▶ [Source text]:
··········
This library is no_std compatible and requires only the alloc crate. Perfect for:

  • Embedded systems with allocators (ESP32, ARM Cortex-M with heap)
  • Bootloaders and kernel development
  • WebAssembly environments
  • Any environment where std is unavailable

§Roadmap

Note on version stability: All versions post-0.2.0 are subject to change depending on whether breaking changes are necessary in previous versions. When no more breaking API changes are planned, the “Active Development Warning” banner above will be removed. This is expected to happen well before v1.0.0 as the API matures for ergonomic use.

§v0.1.0 (Old Milestone)

Core functionality with production-ready type conversions and bitwise operations:

  • Multiple input formats (hex, binary, UTF-8, raw bytes)
  • Bitwise operations (XOR, AND, OR, NOT)
  • Comprehensive iterator support
  • no_std compatibility with alloc

§v0.2.0 (Released)

API refinement and macro ergonomics:

  • Cleanup API and experiment with most efficient (and most used) APIs
  • Lay the groundwork for introducing the SecureReallocationProvider trait, which will encompass more secure implementations of vector methods that may require allocation
  • Introduce helper macros for ByteArray construction

§v0.3.0 (Released - Current)

Security-by-default architecture:

  • Automatic memory zeroization on drop
  • Remove security feature flags (always enabled)
  • Remove ops_algebra feature (operations always compiled)
  • Security-focused documentation

§v0.4.0 (Planned - Possible Breaking Changes)

Constant-time operations:

  • Constant-time equality and comparisons
  • Timing attack prevention
  • Audit operations for timing vulnerabilities

§v0.5.0 (Planned - Possible Breaking Changes)

Memory locking:

  • Prevent swapping to disk via mlock/munlock
  • Secure reallocation with memory locking
  • Platform-specific implementations

§v0.6.0 (Planned - Possible Breaking Changes)
··········
▶ [Data under study]:
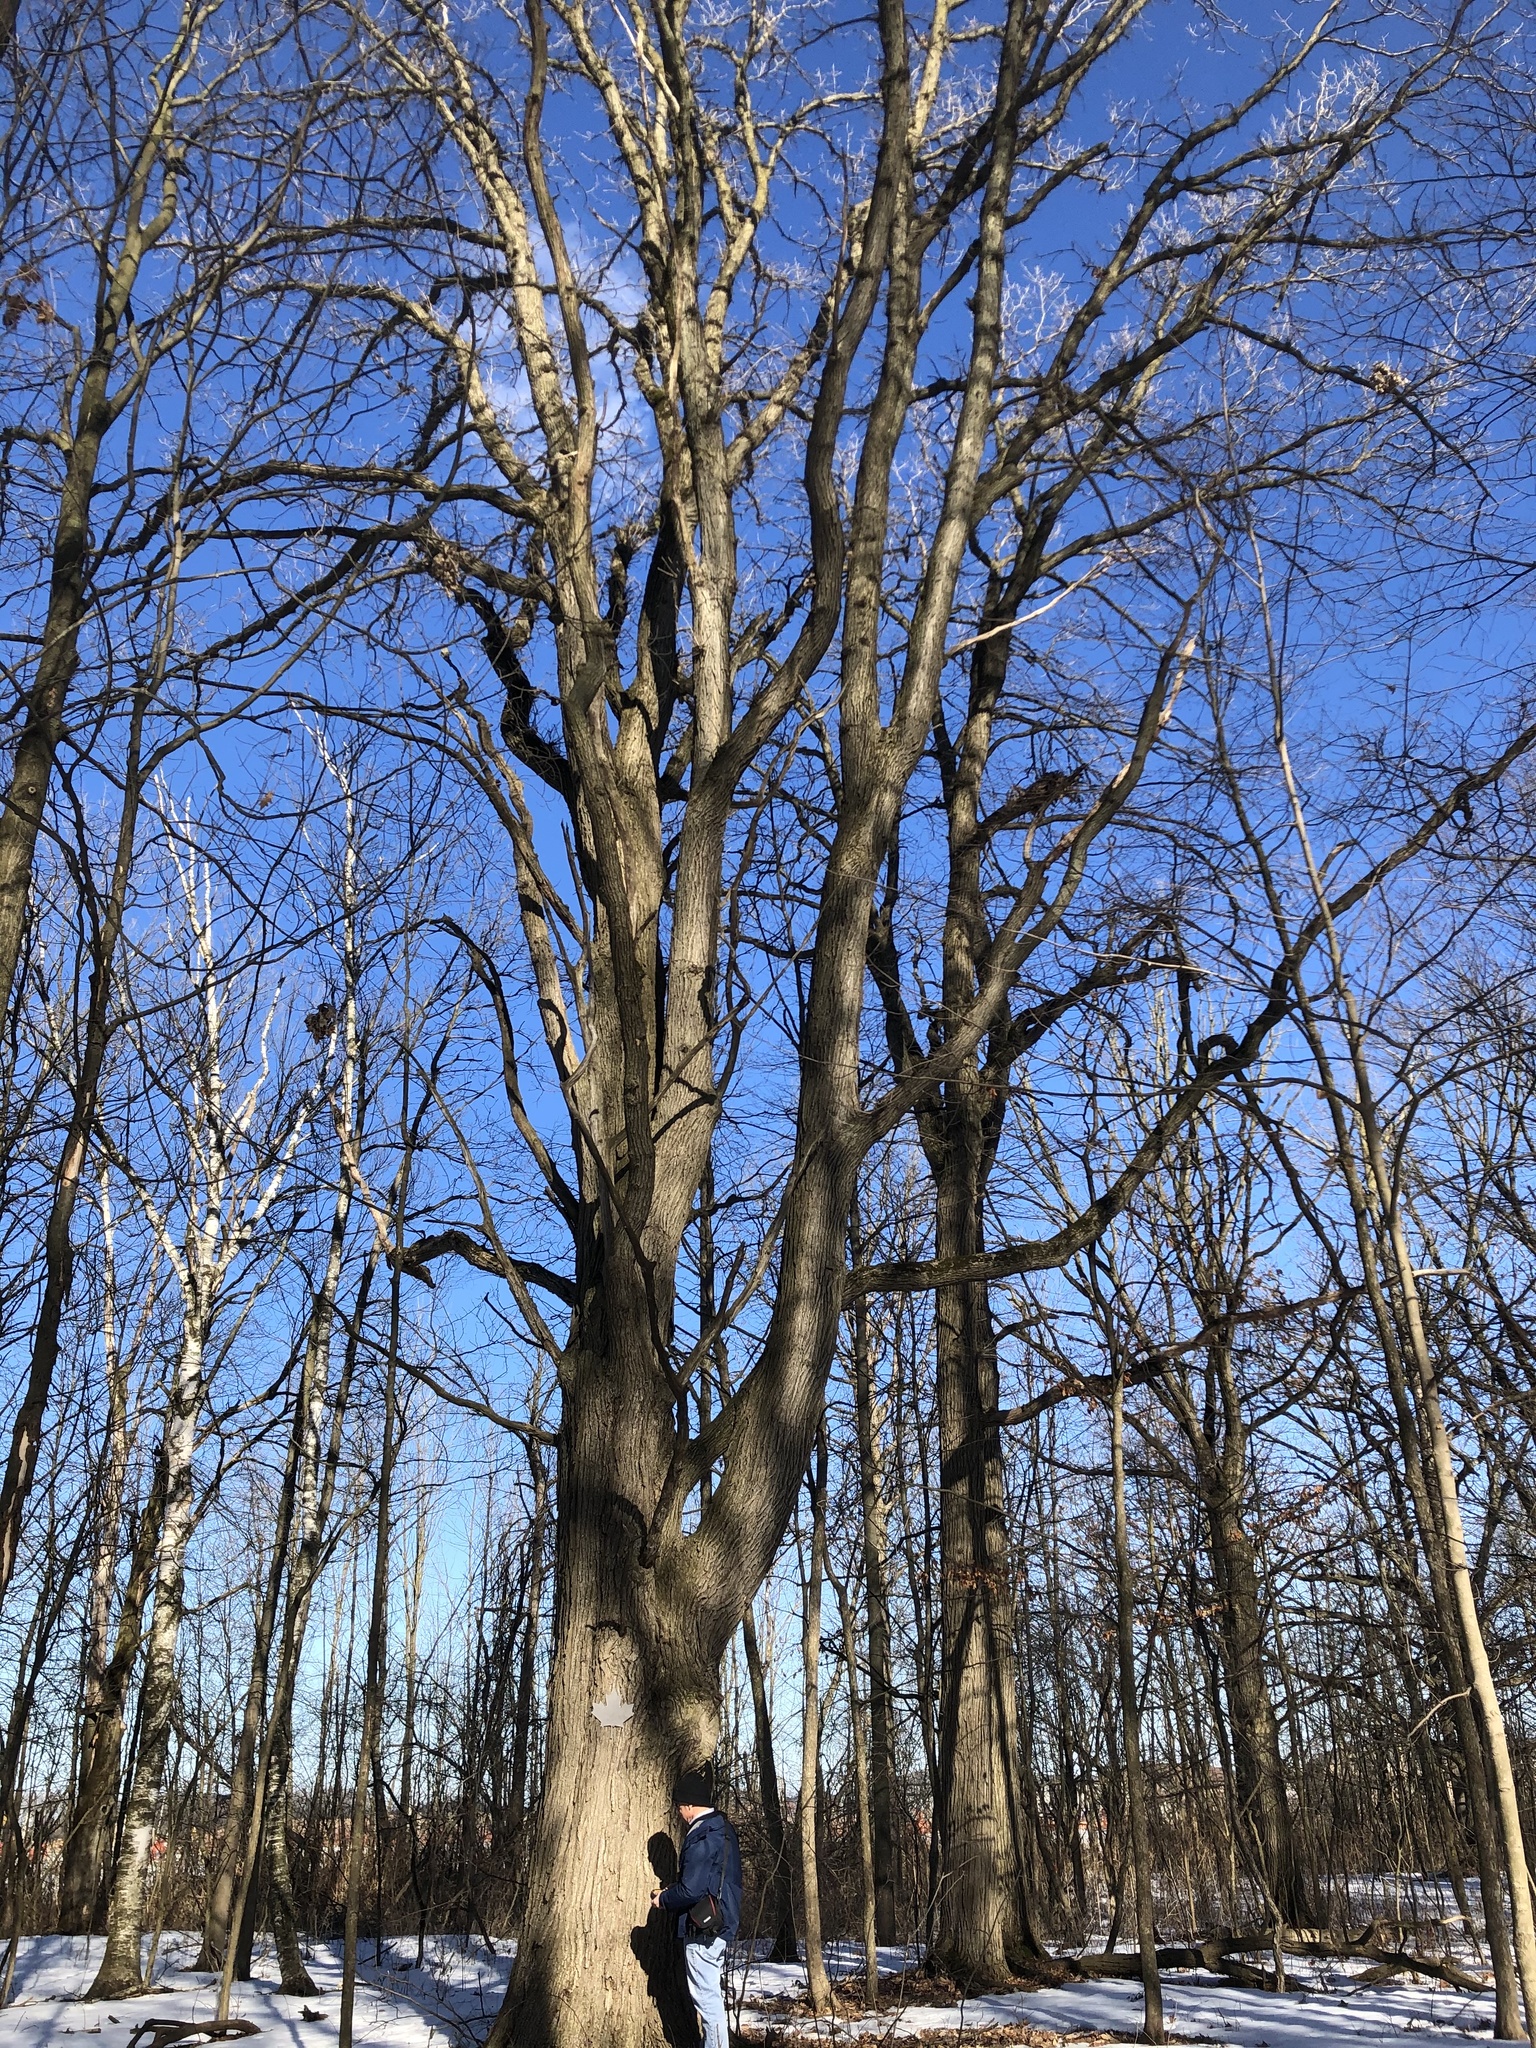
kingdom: Plantae
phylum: Tracheophyta
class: Magnoliopsida
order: Fagales
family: Fagaceae
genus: Quercus
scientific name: Quercus bicolor
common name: Swamp white oak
··········
▶ [Set of tasks]:
a) Answer these questions from the library roadmap, each in a few words:
(i) Besides being no_std compatible, which crate does the library require?
(ii) Which version is marked as current?
(iii) What is the listed theme of v0.5.0?
b) Continue the library roadmap, starting after its final "§v0.6.0 (Planned - Possible Breaking Changes)" heading.

▶ [List of answers]:
a)
(i) The alloc crate
(ii) v0.3.0
(iii) Memory locking

b)
Performance optimization for high-throughput scenarios:

  • SIMD-accelerated bitwise operations
  • Benchmark suite and regression testing
  • Performance tuning for large arrays

§v1.0.0 (Future)

Stable API with long-term compatibility guarantees:

  • API freeze after real-world usage validation
  • Security audit (if feasible - even major libraries like RustCrypto often lack formal audits)
  • Comprehensive test coverage and fuzzing
  • Multi-platform testing and verification

§Security Model

This library is designed with security-by-default:

Always Enabled:

  • Memory zeroization (zeroize) - Sensitive data is automatically cleared on drop
  • Constant-time utilities (subtle) - Timing attack resistance for cryptographic operations

Why Security-by-Default?

Most byte array operations in Rust involve cryptographic material (keys, IVs, authentication tokens, passwords). Making security opt-in creates a dangerous default where developers must remember to enable protections. Instead, we make the secure choice the easy choice.

What About Performance?

Security features add minimal overhead:

  • Zeroize: ~1-2% overhead on drop (only for sensitive data)
  • Constant-time ops: Used selectively for comparisons where timing attacks matter

For the vast majority of use cases, this overhead is negligible compared to the security guarantees provided. PENDING BENCHMARKS FOR LARGE BYTEARRAY

Best Practices:

  • Use this library for cryptographic material (keys, IVs, passwords, authentication tokens)
  • For general-purpose byte manipulation where security is not a concern, standard Vec<u8> may be more appropriate
  • Always review XOR encryption example warning (see documentation)
  • Memory zeroization helps but doesn’t prevent all attacks (core dumps, speculative execution, etc.)

Limitations:

  • Cannot prevent core dumps of live memory
  • No defense against speculative execution attacks
  • Memory must exist in plaintext during use
  • Zeroization occurs on drop, not during intermediate operations

§License

Licensed under the Apache License, Version 2.0. See LICENSE for details.